## Work required
Please output every record below exactly as written, leaving out any pictures.

==== Information shown

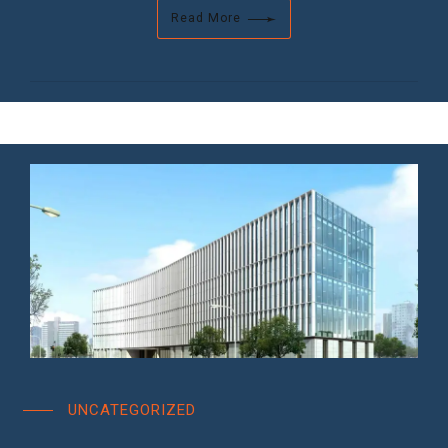
Read More
UNCATEGORIZED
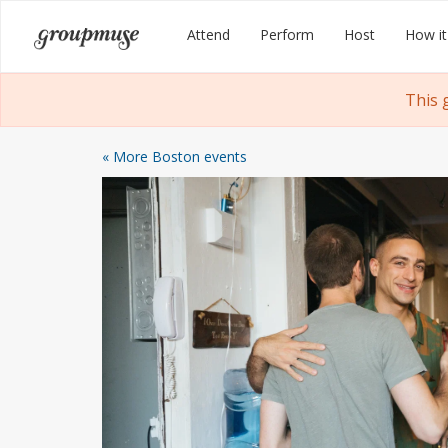
Skip
Groupmuse
Attend
Perform
Host
How it
to
content
This 
« More Boston events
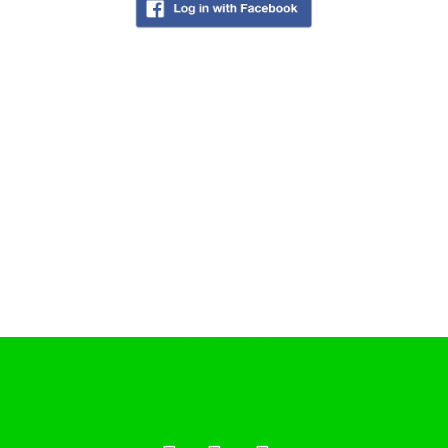
Cookie Policy
COFFEESHOPS NETHERLANDS
North-Holland
South-Holland
Friesland
Flevoland
Gelderland
Drenthe
COFFEESHOPS NETHERLANDS
Groningen
Limburg
North-Brabant
Overijssel
Utrecht
Zeeland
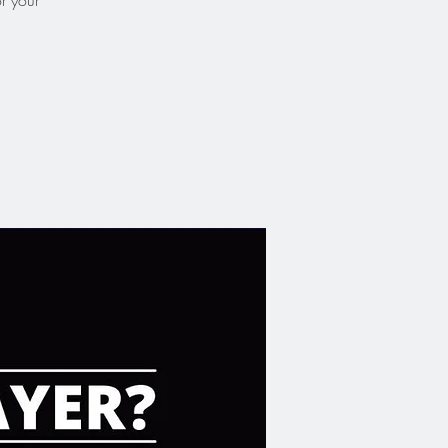
or your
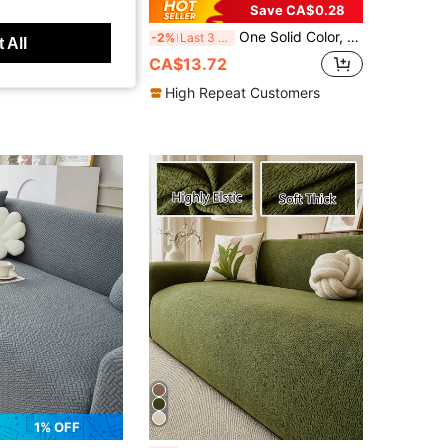
10% OFF
Save CA$0.28
c 3D Sofa Slipcover, Multifunction Full Coverage Sofa Cover With Leaf Pattern Design, Holiday Decor, High Elastic Whole Set Sofa Cover, With Free Throw Pillow Cover
One Solid Color, Asymmetric Shaped Ice Silk Textured Sofa Cushion, Modern Minimalist Sofa Cover, Refreshing And Breathable Sofa Cover, Summer Style, No Pilling, Wrinkle-Resistant, Non-Slip And Dustproof, Protects The Sofa, Machine Washable, Not Easy To Deform, Colorfast, Durable, Non-Slip And Pet Scratch-Proof, Sofa Modification, Sofa Decoration, Enhances The Atmosphere, Bohemian Style, 1-4 Person, L-Shaped Sofa
-2%
Last 3 days
 All
CA$13.72
High Repeat Customers
1% OFF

========

## Your response
Read More
UNCATEGORIZED
Skip
Groupmuse
Attend
Perform
Host
How it
to
content
This 
« More Boston events
Cookie Policy
COFFEESHOPS NETHERLANDS
North-Holland
South-Holland
Friesland
Flevoland
Gelderland
Drenthe
COFFEESHOPS NETHERLANDS
Groningen
Limburg
North-Brabant
Overijssel
Utrecht
Zeeland
or your
10% OFF
Save CA$0.28
c 3D Sofa Slipcover, Multifunction Full Coverage Sofa Cover With Leaf Pattern Design, Holiday Decor, High Elastic Whole Set Sofa Cover, With Free Throw Pillow Cover
One Solid Color, Asymmetric Shaped Ice Silk Textured Sofa Cushion, Modern Minimalist Sofa Cover, Refreshing And Breathable Sofa Cover, Summer Style, No Pilling, Wrinkle-Resistant, Non-Slip And Dustproof, Protects The Sofa, Machine Washable, Not Easy To Deform, Colorfast, Durable, Non-Slip And Pet Scratch-Proof, Sofa Modification, Sofa Decoration, Enhances The Atmosphere, Bohemian Style, 1-4 Person, L-Shaped Sofa
-2%
Last 3 days
 All
CA$13.72
High Repeat Customers
1% OFF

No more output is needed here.